• [Task brief]: Each line of the entries, from the first to the line containing "positivity by IHC", is to be transcribed exactly as it stands; include no other lines.

• [Data in this exercise]:
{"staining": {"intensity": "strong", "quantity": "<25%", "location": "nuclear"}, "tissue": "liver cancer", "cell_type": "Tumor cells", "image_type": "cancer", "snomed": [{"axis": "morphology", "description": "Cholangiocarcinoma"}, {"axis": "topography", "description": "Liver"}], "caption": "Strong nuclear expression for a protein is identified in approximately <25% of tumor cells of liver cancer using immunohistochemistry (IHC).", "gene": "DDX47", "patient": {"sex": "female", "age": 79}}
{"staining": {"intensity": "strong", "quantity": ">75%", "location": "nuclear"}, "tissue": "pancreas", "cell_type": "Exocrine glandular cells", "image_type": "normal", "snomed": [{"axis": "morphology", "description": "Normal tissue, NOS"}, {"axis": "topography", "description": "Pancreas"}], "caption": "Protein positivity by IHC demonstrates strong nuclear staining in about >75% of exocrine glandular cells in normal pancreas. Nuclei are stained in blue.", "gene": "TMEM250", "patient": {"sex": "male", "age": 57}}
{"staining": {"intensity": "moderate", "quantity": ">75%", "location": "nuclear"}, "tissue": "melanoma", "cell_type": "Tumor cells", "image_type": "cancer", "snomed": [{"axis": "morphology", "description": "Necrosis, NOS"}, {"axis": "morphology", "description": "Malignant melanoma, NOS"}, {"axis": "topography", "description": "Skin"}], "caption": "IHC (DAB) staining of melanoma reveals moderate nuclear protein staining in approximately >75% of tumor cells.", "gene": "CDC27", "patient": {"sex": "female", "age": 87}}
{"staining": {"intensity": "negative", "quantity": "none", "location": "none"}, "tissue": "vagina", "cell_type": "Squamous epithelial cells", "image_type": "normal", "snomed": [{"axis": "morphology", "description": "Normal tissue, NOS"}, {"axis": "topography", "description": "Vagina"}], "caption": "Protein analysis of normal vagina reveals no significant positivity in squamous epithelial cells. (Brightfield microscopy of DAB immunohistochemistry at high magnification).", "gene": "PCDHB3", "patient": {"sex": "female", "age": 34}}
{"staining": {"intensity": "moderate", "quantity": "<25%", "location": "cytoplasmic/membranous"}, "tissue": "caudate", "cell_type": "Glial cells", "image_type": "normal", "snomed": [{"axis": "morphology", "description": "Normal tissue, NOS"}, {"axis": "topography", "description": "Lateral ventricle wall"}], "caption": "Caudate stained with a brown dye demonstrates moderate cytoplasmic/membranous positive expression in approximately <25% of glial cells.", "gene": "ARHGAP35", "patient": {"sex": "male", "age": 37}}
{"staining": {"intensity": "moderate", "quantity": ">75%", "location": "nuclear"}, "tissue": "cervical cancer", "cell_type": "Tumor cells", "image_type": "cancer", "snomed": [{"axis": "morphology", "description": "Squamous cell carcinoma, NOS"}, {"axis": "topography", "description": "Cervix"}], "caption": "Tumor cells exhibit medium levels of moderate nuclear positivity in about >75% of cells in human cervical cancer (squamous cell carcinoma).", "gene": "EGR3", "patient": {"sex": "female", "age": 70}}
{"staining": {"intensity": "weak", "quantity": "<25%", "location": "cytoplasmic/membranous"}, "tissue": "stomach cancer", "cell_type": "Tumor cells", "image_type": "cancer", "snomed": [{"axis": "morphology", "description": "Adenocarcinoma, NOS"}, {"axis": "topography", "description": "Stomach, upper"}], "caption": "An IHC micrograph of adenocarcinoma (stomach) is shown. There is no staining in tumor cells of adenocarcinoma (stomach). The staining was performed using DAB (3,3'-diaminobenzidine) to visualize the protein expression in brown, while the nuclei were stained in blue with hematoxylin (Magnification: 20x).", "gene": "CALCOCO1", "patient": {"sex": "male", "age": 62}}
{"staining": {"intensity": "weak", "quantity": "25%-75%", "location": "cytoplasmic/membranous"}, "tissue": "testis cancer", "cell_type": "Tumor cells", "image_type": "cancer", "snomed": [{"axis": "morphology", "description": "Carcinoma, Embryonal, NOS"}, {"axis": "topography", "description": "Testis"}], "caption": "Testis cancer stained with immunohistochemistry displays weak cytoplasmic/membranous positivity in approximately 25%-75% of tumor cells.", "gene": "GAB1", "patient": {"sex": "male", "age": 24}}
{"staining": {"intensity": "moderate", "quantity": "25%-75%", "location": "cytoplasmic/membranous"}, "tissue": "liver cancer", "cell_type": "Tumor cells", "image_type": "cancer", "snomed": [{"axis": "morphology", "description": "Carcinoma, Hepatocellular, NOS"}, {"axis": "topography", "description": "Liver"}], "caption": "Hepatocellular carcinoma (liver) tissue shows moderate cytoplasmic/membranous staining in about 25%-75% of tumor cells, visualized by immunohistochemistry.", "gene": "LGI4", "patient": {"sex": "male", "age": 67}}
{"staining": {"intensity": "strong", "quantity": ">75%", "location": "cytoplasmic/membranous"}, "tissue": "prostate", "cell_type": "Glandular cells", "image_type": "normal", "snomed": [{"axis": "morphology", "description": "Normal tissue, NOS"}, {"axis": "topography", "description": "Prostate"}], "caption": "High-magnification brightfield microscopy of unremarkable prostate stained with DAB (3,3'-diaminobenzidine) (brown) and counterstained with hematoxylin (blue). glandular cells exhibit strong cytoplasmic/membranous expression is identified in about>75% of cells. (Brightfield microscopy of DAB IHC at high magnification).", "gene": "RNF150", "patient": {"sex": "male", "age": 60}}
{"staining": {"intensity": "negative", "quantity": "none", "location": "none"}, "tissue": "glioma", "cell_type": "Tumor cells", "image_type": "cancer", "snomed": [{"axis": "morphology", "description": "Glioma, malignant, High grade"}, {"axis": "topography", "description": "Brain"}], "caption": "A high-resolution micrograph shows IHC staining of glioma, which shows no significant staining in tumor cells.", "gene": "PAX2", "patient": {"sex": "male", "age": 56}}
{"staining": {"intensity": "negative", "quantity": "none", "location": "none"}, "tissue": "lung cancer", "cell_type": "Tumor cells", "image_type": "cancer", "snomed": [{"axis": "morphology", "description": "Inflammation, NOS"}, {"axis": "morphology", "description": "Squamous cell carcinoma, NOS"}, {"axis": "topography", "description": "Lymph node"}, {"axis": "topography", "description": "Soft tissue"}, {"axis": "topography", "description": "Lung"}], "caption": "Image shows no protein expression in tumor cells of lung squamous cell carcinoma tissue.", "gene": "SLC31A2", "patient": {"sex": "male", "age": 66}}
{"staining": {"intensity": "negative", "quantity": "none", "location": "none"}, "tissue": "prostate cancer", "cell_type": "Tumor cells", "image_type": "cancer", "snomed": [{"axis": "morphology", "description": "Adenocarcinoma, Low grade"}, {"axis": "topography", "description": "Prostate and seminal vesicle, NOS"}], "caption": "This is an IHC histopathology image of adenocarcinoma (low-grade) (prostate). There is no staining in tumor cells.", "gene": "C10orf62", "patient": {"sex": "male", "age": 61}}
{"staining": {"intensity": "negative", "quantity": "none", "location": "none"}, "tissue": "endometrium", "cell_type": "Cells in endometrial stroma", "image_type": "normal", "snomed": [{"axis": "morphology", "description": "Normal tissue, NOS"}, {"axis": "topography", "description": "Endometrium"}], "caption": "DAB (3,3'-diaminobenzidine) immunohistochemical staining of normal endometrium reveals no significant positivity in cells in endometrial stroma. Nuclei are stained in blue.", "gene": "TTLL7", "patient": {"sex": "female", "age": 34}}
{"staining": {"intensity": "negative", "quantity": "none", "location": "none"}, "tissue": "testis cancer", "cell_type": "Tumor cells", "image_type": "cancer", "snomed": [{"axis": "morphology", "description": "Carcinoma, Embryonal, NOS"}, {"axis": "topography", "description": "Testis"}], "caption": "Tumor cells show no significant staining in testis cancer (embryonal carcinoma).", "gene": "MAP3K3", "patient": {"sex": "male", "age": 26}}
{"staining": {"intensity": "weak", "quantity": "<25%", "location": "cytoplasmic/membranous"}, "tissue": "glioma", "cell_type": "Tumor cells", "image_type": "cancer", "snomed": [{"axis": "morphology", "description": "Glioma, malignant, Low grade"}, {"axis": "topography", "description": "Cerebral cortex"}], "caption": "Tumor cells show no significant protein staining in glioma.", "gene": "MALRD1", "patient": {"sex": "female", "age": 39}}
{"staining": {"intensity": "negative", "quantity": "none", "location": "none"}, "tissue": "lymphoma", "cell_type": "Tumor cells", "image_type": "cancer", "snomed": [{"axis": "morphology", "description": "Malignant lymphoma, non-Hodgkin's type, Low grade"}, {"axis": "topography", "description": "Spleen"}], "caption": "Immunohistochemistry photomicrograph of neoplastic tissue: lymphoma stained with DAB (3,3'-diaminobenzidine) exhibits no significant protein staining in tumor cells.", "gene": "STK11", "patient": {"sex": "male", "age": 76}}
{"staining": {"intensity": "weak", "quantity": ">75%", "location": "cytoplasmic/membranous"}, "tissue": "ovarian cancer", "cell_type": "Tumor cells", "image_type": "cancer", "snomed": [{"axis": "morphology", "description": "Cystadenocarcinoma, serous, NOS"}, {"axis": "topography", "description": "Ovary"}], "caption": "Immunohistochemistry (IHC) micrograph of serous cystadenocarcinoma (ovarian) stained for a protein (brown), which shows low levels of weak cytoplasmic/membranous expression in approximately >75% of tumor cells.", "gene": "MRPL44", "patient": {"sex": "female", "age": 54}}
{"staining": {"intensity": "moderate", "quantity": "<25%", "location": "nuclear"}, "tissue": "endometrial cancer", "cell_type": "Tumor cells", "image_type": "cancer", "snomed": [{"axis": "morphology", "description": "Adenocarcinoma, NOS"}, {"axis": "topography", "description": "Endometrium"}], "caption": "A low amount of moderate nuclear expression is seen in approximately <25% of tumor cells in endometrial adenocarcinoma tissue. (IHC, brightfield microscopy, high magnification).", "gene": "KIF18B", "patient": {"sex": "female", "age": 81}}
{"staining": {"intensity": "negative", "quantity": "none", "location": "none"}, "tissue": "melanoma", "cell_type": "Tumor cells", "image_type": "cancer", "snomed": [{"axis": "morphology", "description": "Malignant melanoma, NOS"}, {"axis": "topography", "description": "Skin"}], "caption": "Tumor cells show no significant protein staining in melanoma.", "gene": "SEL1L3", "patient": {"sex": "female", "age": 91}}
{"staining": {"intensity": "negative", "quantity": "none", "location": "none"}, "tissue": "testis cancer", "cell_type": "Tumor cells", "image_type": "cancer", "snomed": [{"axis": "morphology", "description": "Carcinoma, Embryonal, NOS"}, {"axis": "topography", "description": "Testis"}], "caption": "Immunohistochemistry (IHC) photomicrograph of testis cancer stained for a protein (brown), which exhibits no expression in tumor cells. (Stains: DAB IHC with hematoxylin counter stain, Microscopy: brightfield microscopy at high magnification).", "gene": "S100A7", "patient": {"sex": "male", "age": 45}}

• [Result of the exercise]:
{"staining": {"intensity": "strong", "quantity": "<25%", "location": "nuclear"}, "tissue": "liver cancer", "cell_type": "Tumor cells", "image_type": "cancer", "snomed": [{"axis": "morphology", "description": "Cholangiocarcinoma"}, {"axis": "topography", "description": "Liver"}], "caption": "Strong nuclear expression for a protein is identified in approximately <25% of tumor cells of liver cancer using immunohistochemistry (IHC).", "gene": "DDX47", "patient": {"sex": "female", "age": 79}}
{"staining": {"intensity": "strong", "quantity": ">75%", "location": "nuclear"}, "tissue": "pancreas", "cell_type": "Exocrine glandular cells", "image_type": "normal", "snomed": [{"axis": "morphology", "description": "Normal tissue, NOS"}, {"axis": "topography", "description": "Pancreas"}], "caption": "Protein positivity by IHC demonstrates strong nuclear staining in about >75% of exocrine glandular cells in normal pancreas. Nuclei are stained in blue.", "gene": "TMEM250", "patient": {"sex": "male", "age": 57}}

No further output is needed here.